<<<<
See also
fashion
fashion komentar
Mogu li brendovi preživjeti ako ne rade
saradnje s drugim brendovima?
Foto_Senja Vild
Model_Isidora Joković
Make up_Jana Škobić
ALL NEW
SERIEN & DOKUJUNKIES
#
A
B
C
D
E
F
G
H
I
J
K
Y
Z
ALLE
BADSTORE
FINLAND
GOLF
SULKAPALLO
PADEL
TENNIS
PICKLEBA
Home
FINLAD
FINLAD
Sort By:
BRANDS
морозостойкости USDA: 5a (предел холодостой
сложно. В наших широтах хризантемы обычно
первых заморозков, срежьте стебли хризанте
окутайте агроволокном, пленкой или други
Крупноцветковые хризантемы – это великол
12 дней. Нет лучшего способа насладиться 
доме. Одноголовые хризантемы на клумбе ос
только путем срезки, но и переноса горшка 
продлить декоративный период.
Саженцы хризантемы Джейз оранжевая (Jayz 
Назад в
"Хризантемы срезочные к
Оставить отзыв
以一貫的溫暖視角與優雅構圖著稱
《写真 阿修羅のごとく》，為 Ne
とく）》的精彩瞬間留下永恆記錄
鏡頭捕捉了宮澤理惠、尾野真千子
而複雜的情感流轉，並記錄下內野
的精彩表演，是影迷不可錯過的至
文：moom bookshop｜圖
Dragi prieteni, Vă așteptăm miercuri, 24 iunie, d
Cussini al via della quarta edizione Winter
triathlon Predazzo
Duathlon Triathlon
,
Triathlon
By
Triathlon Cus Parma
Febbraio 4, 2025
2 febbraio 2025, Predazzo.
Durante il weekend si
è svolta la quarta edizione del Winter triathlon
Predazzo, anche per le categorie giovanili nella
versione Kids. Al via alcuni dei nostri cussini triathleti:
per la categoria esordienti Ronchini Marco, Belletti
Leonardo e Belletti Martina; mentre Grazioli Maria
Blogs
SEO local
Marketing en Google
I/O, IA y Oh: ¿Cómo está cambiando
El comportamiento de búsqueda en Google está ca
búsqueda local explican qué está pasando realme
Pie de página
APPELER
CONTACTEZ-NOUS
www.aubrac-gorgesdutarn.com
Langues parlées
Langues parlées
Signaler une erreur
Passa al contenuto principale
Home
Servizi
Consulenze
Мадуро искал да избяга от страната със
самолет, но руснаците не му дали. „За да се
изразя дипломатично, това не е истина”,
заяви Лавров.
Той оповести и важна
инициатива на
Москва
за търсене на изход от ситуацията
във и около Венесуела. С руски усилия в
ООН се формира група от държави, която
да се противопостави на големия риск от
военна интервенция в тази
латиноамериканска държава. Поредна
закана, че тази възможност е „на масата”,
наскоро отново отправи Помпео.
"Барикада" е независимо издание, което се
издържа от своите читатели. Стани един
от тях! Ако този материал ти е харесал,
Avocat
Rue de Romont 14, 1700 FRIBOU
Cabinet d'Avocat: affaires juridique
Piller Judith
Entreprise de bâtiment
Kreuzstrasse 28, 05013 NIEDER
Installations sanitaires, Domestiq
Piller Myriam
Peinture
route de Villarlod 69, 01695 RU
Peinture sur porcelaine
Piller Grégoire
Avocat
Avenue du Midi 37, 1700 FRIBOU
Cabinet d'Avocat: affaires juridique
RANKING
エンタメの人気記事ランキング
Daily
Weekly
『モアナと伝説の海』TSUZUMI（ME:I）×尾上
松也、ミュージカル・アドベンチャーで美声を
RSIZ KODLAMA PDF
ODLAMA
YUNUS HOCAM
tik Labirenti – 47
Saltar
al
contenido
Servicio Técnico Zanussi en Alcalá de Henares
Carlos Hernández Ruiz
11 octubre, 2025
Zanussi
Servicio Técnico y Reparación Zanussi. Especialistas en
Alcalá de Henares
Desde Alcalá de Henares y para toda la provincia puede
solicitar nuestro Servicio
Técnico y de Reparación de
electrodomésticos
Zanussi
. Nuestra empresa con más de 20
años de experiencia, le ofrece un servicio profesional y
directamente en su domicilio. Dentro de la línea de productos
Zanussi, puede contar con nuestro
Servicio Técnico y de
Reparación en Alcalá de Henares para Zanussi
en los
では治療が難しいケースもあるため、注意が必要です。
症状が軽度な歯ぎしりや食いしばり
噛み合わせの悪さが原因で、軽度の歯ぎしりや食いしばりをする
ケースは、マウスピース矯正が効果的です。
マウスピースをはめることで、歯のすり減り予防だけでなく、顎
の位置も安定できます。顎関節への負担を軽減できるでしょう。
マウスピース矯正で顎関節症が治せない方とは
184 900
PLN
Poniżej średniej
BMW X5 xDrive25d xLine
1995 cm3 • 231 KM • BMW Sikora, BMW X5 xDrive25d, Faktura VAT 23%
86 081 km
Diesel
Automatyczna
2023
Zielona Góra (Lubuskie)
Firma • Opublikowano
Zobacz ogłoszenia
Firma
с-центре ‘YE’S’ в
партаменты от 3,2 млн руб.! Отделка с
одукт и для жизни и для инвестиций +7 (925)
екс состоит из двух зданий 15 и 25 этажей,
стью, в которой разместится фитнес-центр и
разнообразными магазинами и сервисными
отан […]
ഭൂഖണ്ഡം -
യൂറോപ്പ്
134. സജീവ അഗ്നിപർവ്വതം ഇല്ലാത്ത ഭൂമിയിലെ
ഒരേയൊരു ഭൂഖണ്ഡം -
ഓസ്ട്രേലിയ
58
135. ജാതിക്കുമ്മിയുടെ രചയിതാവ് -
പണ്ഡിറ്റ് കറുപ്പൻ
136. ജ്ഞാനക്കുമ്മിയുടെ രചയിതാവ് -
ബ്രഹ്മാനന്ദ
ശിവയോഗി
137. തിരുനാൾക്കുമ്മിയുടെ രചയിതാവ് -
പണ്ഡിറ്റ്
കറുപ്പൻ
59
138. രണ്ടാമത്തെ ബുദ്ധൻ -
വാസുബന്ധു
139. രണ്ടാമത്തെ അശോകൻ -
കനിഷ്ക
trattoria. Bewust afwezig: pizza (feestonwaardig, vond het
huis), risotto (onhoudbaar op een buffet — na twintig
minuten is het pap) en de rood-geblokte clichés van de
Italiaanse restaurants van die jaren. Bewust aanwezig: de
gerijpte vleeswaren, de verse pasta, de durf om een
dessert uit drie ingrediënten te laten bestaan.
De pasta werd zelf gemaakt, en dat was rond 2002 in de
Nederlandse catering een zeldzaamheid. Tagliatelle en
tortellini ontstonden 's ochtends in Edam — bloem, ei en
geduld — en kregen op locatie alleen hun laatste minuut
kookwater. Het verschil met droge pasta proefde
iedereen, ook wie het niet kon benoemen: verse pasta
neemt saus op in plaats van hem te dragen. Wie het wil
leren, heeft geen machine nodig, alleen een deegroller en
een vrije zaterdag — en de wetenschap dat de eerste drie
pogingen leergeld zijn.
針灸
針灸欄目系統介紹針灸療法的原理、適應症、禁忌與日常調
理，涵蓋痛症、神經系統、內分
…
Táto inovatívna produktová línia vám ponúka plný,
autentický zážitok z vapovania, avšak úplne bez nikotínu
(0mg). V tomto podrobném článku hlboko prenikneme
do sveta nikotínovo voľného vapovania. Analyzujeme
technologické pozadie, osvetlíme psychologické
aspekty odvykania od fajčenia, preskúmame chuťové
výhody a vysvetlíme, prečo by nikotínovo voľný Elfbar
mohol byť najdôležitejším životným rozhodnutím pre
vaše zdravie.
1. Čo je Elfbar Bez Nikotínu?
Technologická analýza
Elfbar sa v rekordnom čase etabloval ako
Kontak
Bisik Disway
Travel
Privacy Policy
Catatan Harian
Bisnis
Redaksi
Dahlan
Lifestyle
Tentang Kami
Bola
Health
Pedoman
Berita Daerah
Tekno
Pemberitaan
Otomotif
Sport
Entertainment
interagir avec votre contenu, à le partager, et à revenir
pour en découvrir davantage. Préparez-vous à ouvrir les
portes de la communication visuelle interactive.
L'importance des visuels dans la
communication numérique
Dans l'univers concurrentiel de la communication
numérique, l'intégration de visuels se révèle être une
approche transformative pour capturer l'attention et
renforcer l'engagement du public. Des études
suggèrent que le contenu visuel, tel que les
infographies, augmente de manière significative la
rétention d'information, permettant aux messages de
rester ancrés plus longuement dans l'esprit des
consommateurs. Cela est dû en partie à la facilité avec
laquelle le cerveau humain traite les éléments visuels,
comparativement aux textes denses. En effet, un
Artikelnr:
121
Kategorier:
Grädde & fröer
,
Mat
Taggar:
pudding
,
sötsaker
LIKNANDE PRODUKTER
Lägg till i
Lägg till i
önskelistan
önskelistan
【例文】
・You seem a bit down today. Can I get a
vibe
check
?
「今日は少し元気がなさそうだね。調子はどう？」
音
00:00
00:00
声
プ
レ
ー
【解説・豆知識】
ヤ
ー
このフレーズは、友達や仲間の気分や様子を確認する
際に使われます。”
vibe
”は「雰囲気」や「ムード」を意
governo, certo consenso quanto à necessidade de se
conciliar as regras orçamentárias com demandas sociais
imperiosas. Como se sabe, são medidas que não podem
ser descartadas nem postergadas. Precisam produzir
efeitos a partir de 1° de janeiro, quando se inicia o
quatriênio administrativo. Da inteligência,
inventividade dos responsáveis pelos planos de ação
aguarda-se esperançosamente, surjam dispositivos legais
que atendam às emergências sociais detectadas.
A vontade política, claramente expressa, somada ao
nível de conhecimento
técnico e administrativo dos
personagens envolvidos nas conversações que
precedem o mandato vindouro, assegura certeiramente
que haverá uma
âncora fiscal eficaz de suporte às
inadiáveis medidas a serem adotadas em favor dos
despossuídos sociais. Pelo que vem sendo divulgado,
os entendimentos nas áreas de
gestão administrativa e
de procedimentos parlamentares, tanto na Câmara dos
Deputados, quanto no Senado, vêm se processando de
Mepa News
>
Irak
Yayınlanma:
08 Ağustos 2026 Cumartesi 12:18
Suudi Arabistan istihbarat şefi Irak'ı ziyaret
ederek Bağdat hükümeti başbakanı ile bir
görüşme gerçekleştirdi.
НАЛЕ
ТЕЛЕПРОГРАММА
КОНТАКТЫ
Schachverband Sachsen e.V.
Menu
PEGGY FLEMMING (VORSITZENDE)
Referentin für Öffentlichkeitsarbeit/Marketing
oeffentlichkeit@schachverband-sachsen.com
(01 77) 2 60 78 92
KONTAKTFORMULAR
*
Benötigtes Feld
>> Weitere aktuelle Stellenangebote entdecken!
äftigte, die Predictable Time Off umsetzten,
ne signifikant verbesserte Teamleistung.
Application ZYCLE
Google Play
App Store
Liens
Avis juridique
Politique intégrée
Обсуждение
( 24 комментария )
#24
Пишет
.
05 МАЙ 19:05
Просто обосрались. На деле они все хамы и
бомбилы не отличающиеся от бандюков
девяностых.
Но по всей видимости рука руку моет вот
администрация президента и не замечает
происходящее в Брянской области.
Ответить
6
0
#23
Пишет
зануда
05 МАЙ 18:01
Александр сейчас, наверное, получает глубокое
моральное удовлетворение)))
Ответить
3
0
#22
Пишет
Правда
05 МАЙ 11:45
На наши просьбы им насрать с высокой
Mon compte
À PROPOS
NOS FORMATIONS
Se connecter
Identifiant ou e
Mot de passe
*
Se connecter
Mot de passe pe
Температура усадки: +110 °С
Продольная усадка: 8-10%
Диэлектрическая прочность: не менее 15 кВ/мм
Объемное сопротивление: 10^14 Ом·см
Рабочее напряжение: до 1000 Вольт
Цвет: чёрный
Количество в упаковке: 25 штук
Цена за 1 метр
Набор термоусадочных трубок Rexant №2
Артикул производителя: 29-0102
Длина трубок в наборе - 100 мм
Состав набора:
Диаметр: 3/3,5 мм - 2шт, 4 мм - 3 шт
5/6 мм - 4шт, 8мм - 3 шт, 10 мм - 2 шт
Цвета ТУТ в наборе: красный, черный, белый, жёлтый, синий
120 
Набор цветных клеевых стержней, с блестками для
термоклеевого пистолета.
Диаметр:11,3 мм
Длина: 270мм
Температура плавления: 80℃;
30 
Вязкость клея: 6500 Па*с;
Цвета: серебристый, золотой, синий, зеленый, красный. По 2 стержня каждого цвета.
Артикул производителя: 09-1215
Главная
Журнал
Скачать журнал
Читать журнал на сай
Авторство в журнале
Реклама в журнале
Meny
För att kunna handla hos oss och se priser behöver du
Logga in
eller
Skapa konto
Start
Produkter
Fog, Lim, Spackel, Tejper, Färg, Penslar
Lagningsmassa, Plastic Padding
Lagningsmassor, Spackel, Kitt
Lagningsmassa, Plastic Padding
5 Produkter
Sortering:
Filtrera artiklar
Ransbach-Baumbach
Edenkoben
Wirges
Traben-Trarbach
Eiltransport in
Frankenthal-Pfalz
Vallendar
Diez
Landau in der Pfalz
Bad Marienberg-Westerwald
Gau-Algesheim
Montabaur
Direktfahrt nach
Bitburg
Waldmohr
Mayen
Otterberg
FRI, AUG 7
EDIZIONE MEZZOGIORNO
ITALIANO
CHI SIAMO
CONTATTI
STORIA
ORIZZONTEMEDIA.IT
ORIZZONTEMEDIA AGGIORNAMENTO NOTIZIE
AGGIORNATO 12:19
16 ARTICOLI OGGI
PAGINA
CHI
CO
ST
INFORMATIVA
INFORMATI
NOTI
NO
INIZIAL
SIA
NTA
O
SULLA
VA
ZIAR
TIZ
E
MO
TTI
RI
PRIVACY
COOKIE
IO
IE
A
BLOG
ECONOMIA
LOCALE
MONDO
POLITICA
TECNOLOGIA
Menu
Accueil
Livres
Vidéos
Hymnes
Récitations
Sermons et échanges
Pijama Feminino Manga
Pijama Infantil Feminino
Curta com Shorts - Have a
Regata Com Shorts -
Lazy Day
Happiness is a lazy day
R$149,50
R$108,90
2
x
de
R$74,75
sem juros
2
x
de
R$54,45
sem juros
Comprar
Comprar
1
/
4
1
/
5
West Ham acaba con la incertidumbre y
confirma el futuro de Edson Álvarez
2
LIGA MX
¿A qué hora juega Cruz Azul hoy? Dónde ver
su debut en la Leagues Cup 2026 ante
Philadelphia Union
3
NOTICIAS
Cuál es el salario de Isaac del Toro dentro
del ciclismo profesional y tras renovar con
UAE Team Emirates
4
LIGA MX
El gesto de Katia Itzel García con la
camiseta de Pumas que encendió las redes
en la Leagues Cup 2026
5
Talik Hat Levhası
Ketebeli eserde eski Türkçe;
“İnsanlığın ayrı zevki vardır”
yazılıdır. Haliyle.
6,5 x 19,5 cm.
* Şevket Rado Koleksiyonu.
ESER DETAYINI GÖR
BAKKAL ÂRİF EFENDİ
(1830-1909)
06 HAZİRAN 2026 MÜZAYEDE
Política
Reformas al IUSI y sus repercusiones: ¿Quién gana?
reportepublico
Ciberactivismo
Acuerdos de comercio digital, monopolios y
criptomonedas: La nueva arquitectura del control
>>>>
▶ **TASK DIRECTIONS**
Each line of the records that contains the string "sociais" must be copied.

▶ **EXERCISE ANSWER**
conciliar as regras orçamentárias com demandas sociais
que atendam às emergências sociais detectadas.
despossuídos sociais. Pelo que vem sendo divulgado,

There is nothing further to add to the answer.